Textbook prices for students at the University of Calgary might be reaching new highs as the university looks to shake up the way the campus bookstore operates.
Earlier this spring, University of Calgary students learned that the university had potential plans to contract out its operation of the bookstore to Illinois-based company Follett.
The University of Calgary Students Union held a survey to gauge student feelings about this possibility.
The union recorded overwhelmingly negative sentiments from the survey. Eighty-nine per cent of those surveyed said they don’t want a privatized bookstore. Ninety-three per cent said the students union should be in charge of the bookstore.
Negative impact on students
The possible privatization of the bookstore leaves many students concerned about the price of textbooks, which are already high. Nicole Schmidt, president of the students union, said that this is stoking fears that post-secondary education will become even more inaccessible to struggling students.
“This is unequivocally going to have a negative impact on students. Students are already being squeezed by vast tuition increases and not being able to find or have access to the summer employment opportunities they’d normally have,” Schmidt said.
“Those economic constraints combined with the bookstore privatization is going to be a detriment to students. They’ll be paying more and have less choice.”
Aside from the cost this may have on students, there are also fears about what Follet intends to do with student data. Right now, privacy policies ensure that student information can’t be sold. That may change if Follett takes over the bookstore.
Concordia University in Montreal went through this process already. An editorial on the Link Newspaper website stated Follet was free to sell student information to third parties. Schmidt said that other post-secondary institutions in Alberta have already had their bookstores run by Follett.
“We are unsure what this company will be doing with student data. SAIT, Red Deer College, Carleton, and Concordia have all quickly regretted their decision to sign on with Follett,” Schmidt said.

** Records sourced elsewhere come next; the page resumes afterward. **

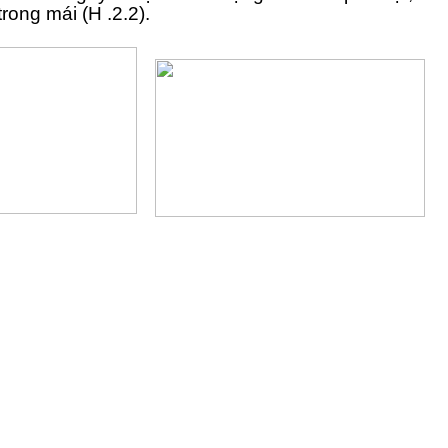
rong mái (H .2.2).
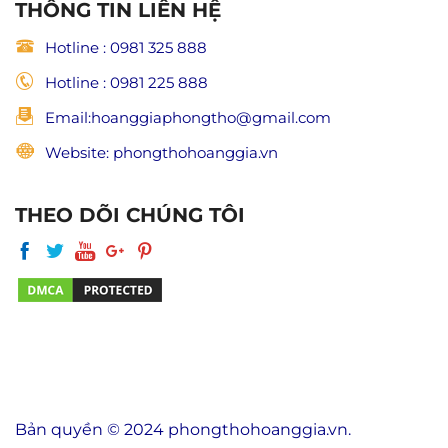
THÔNG TIN LIÊN HỆ
Hotline : 0981 325 888
Hotline : 0981 225 888
Email:hoanggiaphongtho@gmail.com
Website: phongthohoanggia.vn
THEO DÕI CHÚNG TÔI
Bản quyền © 2024 phongthohoanggia.vn.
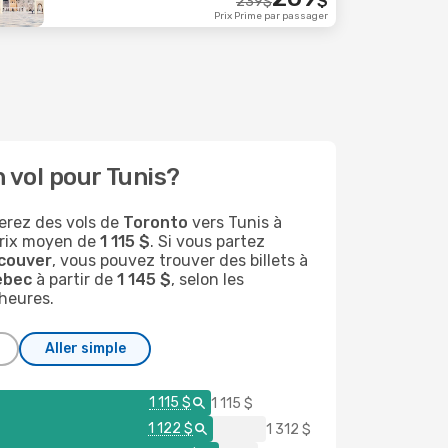
$
239
$
Prix Prime par passager
 vol pour Tunis?
erez des vols de
Toronto
vers Tunis à
prix moyen de
1 115 $
. Si vous partez
couver
, vous pouvez trouver des billets à
ebec
à partir de
1 145 $
, selon les
heures.
Aller simple
1 115 $
1 115 $
1 122 $
1 312 $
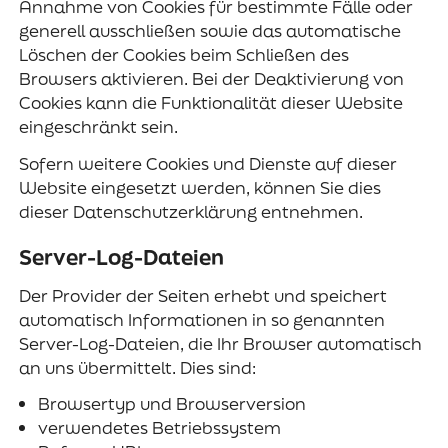
Annahme von Cookies für bestimmte Fälle oder
generell ausschließen sowie das automatische
Löschen der Cookies beim Schließen des
Browsers aktivieren. Bei der Deaktivierung von
Cookies kann die Funktionalität dieser Website
eingeschränkt sein.
Sofern weitere Cookies und Dienste auf dieser
Website eingesetzt werden, können Sie dies
dieser Datenschutzerklärung entnehmen.
Server-Log-Dateien
Der Provider der Seiten erhebt und speichert
automatisch Informationen in so genannten
Server-Log-Dateien, die Ihr Browser automatisch
an uns übermittelt. Dies sind:
Browsertyp und Browserversion
verwendetes Betriebssystem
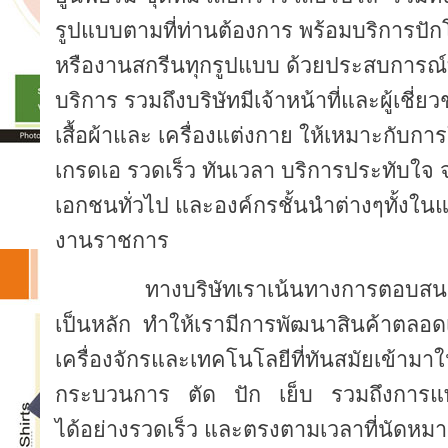
รูปแบบตามที่ท่านต้องการ พร้อมบริการปักโล
หรืองานสกรีนทุกรูปแบบ ด้วยประสบการณ์ที่
บริการ รวมถึงบริษัทมีเจ้าหน้าที่และผู้
เสื้อผ้าและ เครื่องแต่งกาย ให้เหมาะกับก
เกรดเอ รวดเร็ว ทันเวลา บริการประทับใจ จ
เอกชนทั่วไป และองค์กรชั้นนำต่างๆทั้งใน
งานราชการ
ทางบริษัทเราเน้นทางการตอบสนองค
เป็นหลัก ทำให้เรามีการพัฒนาสินค้าตลอด
เครื่องจักรและเทคโนโลยีที่ทันสมัยเข้ามา
กระบวนการ ตัด ปัก เย็บ รวมถึงการแพคกิ้ง
ได้อย่างรวดเร็ว และตรงตามเวลาที่นัดหม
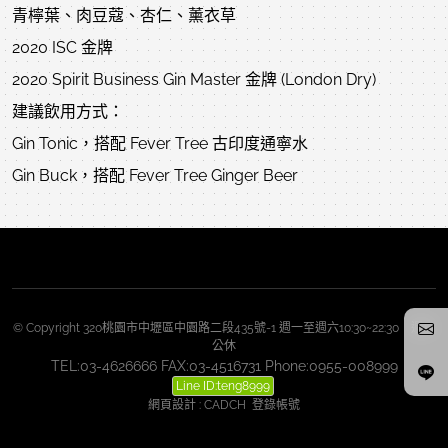
青檸葉、肉豆蔻、杏仁、薰衣草
2020 ISC 金牌
2020 Spirit Business Gin Master 金牌 (London Dry)
建議飲用方式：
Gin Tonic，搭配 Fever Tree 古印度通寧水
Gin Buck，搭配 Fever Tree Ginger Beer
© Copyright 320桃園市中壢區中園路二段435號-1 週一至週六10:30~22:30 週日
公休
TEL:03-4626666 FAX:03-4516731 Phone:0955-008999
Line ID:teng8999
網頁設計
:
CADCH
登錄帳號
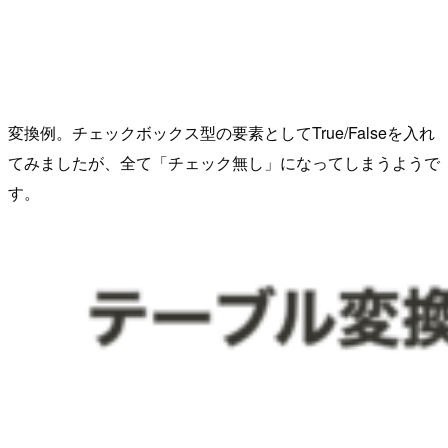
変換例。チェックボックス型の要素としてTrue/Falseを入れ
てみましたが、全て「チェック無し」になってしまうようで
す。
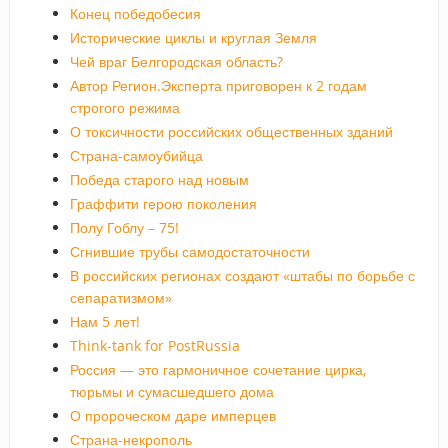
Конец победобесия
Исторические циклы и круглая Земля
Чей враг Белгородская область?
Автор Регион.Эксперта приговорен к 2 годам
строгого режима
О токсичности российских общественных зданий
Страна-самоубийца
Победа старого над новым
Граффити герою поколения
Полу Гоблу – 75!
Сгнившие трубы самодостаточности
В российских регионах создают «штабы по борьбе с
сепаратизмом»
Нам 5 лет!
Think-tank for PostRussia
Россия — это гармоничное сочетание цирка,
тюрьмы и сумасшедшего дома
О пророческом даре имперцев
Страна-некрополь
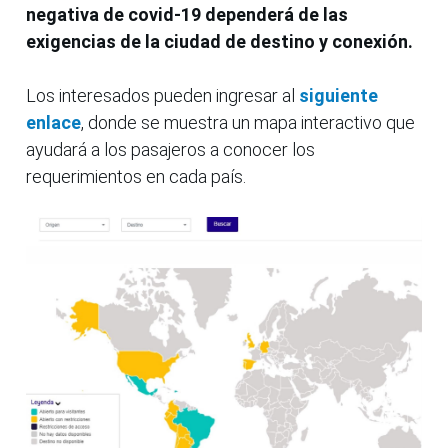
negativa de covid-19 dependerá de las
exigencias de la ciudad de destino y conexión.
Los interesados pueden ingresar al
siguiente
enlace
, donde se muestra un mapa interactivo que
ayudará a los pasajeros a conocer los
requerimientos en cada país.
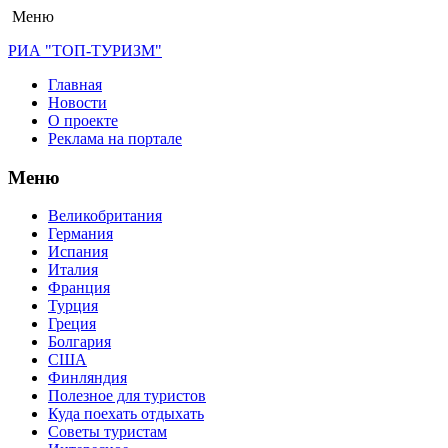
Меню
РИА "ТОП-ТУРИЗМ"
Главная
Новости
О проекте
Реклама на портале
Меню
Великобритания
Германия
Испания
Италия
Франция
Турция
Греция
Болгария
США
Финляндия
Полезное для туристов
Куда поехать отдыхать
Советы туристам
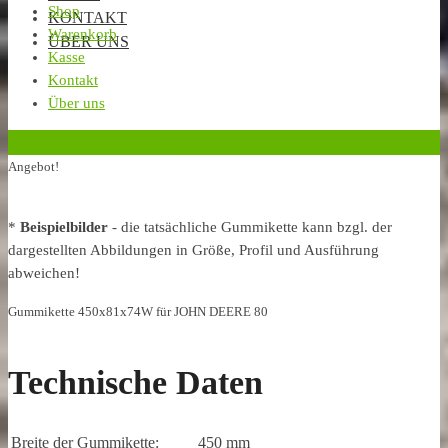
Shop
KONTAKT
Warenkorb
ÜBER UNS
Kasse
Kontakt
Über uns
‹
Zurück zur vorherigen Seite
Angebot!
*
Beispielbilder
- die tatsächliche Gummikette kann bzgl. der
dargestellten Abbildungen in Größe, Profil und Ausführung
abweichen!
Gummikette 450x81x74W für JOHN DEERE 80
Technische Daten
Breite der Gummikette:
450 mm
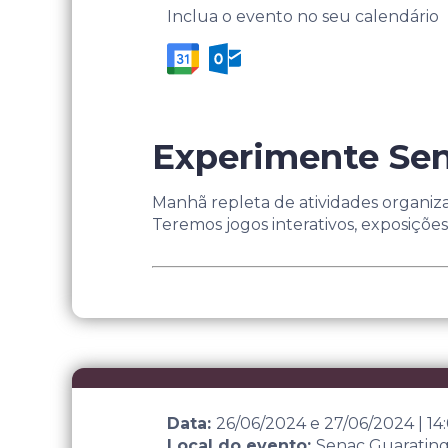
Inclua o evento no seu calendário
Experimente Se
Manhã repleta de atividades organiz
Teremos jogos interativos, exposições, 
Data:
26/06/2024
e
27/06/2024
|
14
Local do evento:
Senac Guaratin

“We know that the company has come into these institutions and increased the price of textbooks. This is making it increasingly unaffordable to get the course material students need.”
The University of Calgary released a statement that said they’re aware of student concerns. Also saying the student experience is a top priority.
“The University of Calgary is in the process of reviewing options for bookstore operations, taking into consideration feedback we received from our broad campus community during consultations. A decision regarding how bookstore services will be delivered on campus will be made in the coming weeks,” said the prepared University of Calgary statement.
According to the university, the revenue from the bookstore has dropped eight per cent. With the current cost of operating and expenditures, it’s not enough to keep up with that drop.
Linda Dalgetty, vice-president of finance and services for the university, said in a message to the campus community that the bookstore receives no funding from the provincial government or student fees. Students buying books is the only way the bookstore makes money.
“Students now have many choices to obtain textbooks. They are choosing to exercise that choice by buying textbooks online or finding options to borrow, rent or download textbooks,” said Dalgetty in that message.
In the survey conducted by the union, nearly 70 per cent of respondents said they use the bookstore as their primary source for course materials.
Schmidt hopes that the negative feedback from the students union survey will force the university to consider its options. Although the university hasn’t listened to calls from some students saying the students union should run the bookstore.
“Ideally, we would like the university to maintain operations of the bookstore. Failing that, the students union has offered to take over operations. The students union is a $20 million organization, which already runs several businesses from a used bookstore to a restaurant,” Schmidt said.
“We know we could run the bookstore. But the university has said they will not consider the union as an operator. Any further consultations on the issue have stopped.”
The decision on whether to let Follett run the bookstore will be made by the end of June.